Effects of insulin resistance
Insulin resistance can lead to a wide range of health problems, including:
- hypertension, or high blood pressure
- high blood fat levels, or triglycerides
- low levels of “good” HDL cholesterol
- weight gain
- a range of chronic diseases
This is known as metabolic syndrome, and it is linked to type 2 diabetes.
Reducing the risk of metabolic syndrome
Long-term blood sugar control reduces the chances of developing metabolic syndrome.
Ways of doing this include:
- consuming natural carbohydrates
- good sleeping habits
- regular exercise
The carbohydrates in fruits and vegetables, legumes, whole grains, and so on, tend to enter the bloodstream more slowly compared with the carbohydrates in processed foods.
The carbohydrates in junk and processed foods and drinks can cause a person to feel hungry again more quickly, because they cause glucose and insulin production levels to spike quickly. Natural foods that contain carbohydrates are less likely to do this.
The so-called Mediterranean diet is high in carbohydrates from natural sources plus a moderate amount of animal or fish protein.
This has a lower impact on insulin requirements and subsequent health problems, compared with the standard American diet.
Carbohydrates are needed for good health. Those that come from natural, unprocessed foods, such as fruit, vegetables, legumes, whole grains, and some cereals also contain essential vitamins, minerals, fiber, and key phytonutrients.
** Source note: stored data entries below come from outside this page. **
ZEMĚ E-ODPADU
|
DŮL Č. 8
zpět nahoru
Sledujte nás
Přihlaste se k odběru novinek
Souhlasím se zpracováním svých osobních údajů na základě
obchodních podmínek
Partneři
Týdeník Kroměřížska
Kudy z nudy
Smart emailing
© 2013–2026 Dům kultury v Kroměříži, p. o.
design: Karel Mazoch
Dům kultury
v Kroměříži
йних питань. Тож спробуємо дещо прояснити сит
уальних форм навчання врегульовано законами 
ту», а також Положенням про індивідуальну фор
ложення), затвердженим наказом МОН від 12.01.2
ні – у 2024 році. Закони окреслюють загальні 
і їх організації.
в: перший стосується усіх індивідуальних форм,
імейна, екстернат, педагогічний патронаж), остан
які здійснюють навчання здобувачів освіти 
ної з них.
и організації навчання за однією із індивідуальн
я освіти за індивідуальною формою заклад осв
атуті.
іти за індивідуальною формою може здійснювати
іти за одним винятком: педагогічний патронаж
Carbohydrates that raise blood sugar quickly are said to be high on the glycemic index (GI), while those with a gentler effect on blood sugar levels have a lower GI score.
Carbohydrates enter the bloodstream as glucose at different rates.
- High-GI carbs enter the bloodstream quickly as glucose
- Low-GI carbs enter slowly, because they take longer to digest and break down
In the long term, low-GI foods, together with exercise and regular sleep, are better for maintaining health and body weight.
Low GI carbohydrates are linked to:
One factor that increases the GI score of a food is the milling and grinding process, which often leaves no more than starchy endosperm, or the inner part of the seed or grain. This is mainly starch.
This process also eliminates other nutrients, such as minerals, vitamins, and dietary fibers.
To follow a low-GI diet, eat more unrefined foods, such as:
- oats, barley, or bran for breakfast, the less refined, the better
- wholegrain bread
- brown rice
- plenty of fresh fruit and vegetables
- fresh, whole fruit instead of juice
- whole grain pasta
- salads and raw vegetables
Junk foods, processed foods, and foods with too many additives should be avoided.
We need carbohydrates for health, but they must be the right kind of carbohydrate.
Following a well-balanced diet that includes unprocessed carbohydrates, and getting enough sleep and physical activity is more likely to lead to good health and an appropriate body weight than focusing on or eliminating a particular nutrient.